## EXERCISE DESCRIPTION
Omitting the pictures, output all of the records precisely as written.
*** Opening MATERIAL SHOWN ***
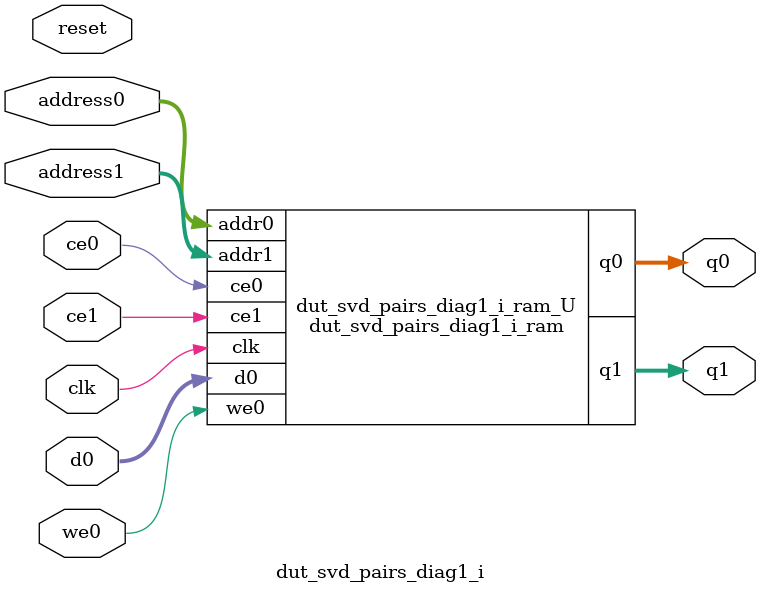
<source format=v>

`timescale 1 ns / 1 ps
module dut_svd_pairs_diag1_i_ram (addr0, ce0, d0, we0, q0, addr1, ce1, q1,  clk);

parameter DWIDTH = 32;
parameter AWIDTH = 10;
parameter MEM_SIZE = 784;

input[AWIDTH-1:0] addr0;
input ce0;
input[DWIDTH-1:0] d0;
input we0;
output reg[DWIDTH-1:0] q0;
input[AWIDTH-1:0] addr1;
input ce1;
output reg[DWIDTH-1:0] q1;
input clk;

(* ram_style = "block" *)reg [DWIDTH-1:0] ram[MEM_SIZE-1:0];




always @(posedge clk)  
begin 
    if (ce0) 
    begin
        if (we0) 
        begin 
            ram[addr0] <= d0; 
            q0 <= d0;
        end 
        else 
            q0 <= ram[addr0];
    end
end


always @(posedge clk)  
begin 
    if (ce1) 
    begin
            q1 <= ram[addr1];
    end
end


endmodule


`timescale 1 ns / 1 ps
module dut_svd_pairs_diag1_i(
    reset,
    clk,
    address0,
    ce0,
    we0,
    d0,
    q0,
    address1,
    ce1,
    q1);

parameter DataWidth = 32'd32;
parameter AddressRange = 32'd784;
parameter AddressWidth = 32'd10;
input reset;
input clk;
input[AddressWidth - 1:0] address0;
input ce0;
input we0;
input[DataWidth - 1:0] d0;
output[DataWidth - 1:0] q0;
input[AddressWidth - 1:0] address1;
input ce1;
output[DataWidth - 1:0] q1;



dut_svd_pairs_diag1_i_ram dut_svd_pairs_diag1_i_ram_U(
    .clk( clk ),
    .addr0( address0 ),
    .ce0( ce0 ),
    .d0( d0 ),
    .we0( we0 ),
    .q0( q0 ),
    .addr1( address1 ),
    .ce1( ce1 ),
    .q1( q1 ));

endmodule


</source>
*** Closing MATERIAL SHOWN ***
## RESULT OF THE EXERCISE
<source format=v>

`timescale 1 ns / 1 ps
module dut_svd_pairs_diag1_i_ram (addr0, ce0, d0, we0, q0, addr1, ce1, q1,  clk);

parameter DWIDTH = 32;
parameter AWIDTH = 10;
parameter MEM_SIZE = 784;

input[AWIDTH-1:0] addr0;
input ce0;
input[DWIDTH-1:0] d0;
input we0;
output reg[DWIDTH-1:0] q0;
input[AWIDTH-1:0] addr1;
input ce1;
output reg[DWIDTH-1:0] q1;
input clk;

(* ram_style = "block" *)reg [DWIDTH-1:0] ram[MEM_SIZE-1:0];




always @(posedge clk)  
begin 
    if (ce0) 
    begin
        if (we0) 
        begin 
            ram[addr0] <= d0; 
            q0 <= d0;
        end 
        else 
            q0 <= ram[addr0];
    end
end


always @(posedge clk)  
begin 
    if (ce1) 
    begin
            q1 <= ram[addr1];
    end
end


endmodule


`timescale 1 ns / 1 ps
module dut_svd_pairs_diag1_i(
    reset,
    clk,
    address0,
    ce0,
    we0,
    d0,
    q0,
    address1,
    ce1,
    q1);

parameter DataWidth = 32'd32;
parameter AddressRange = 32'd784;
parameter AddressWidth = 32'd10;
input reset;
input clk;
input[AddressWidth - 1:0] address0;
input ce0;
input we0;
input[DataWidth - 1:0] d0;
output[DataWidth - 1:0] q0;
input[AddressWidth - 1:0] address1;
input ce1;
output[DataWidth - 1:0] q1;



dut_svd_pairs_diag1_i_ram dut_svd_pairs_diag1_i_ram_U(
    .clk( clk ),
    .addr0( address0 ),
    .ce0( ce0 ),
    .d0( d0 ),
    .we0( we0 ),
    .q0( q0 ),
    .addr1( address1 ),
    .ce1( ce1 ),
    .q1( q1 ));

endmodule


</source>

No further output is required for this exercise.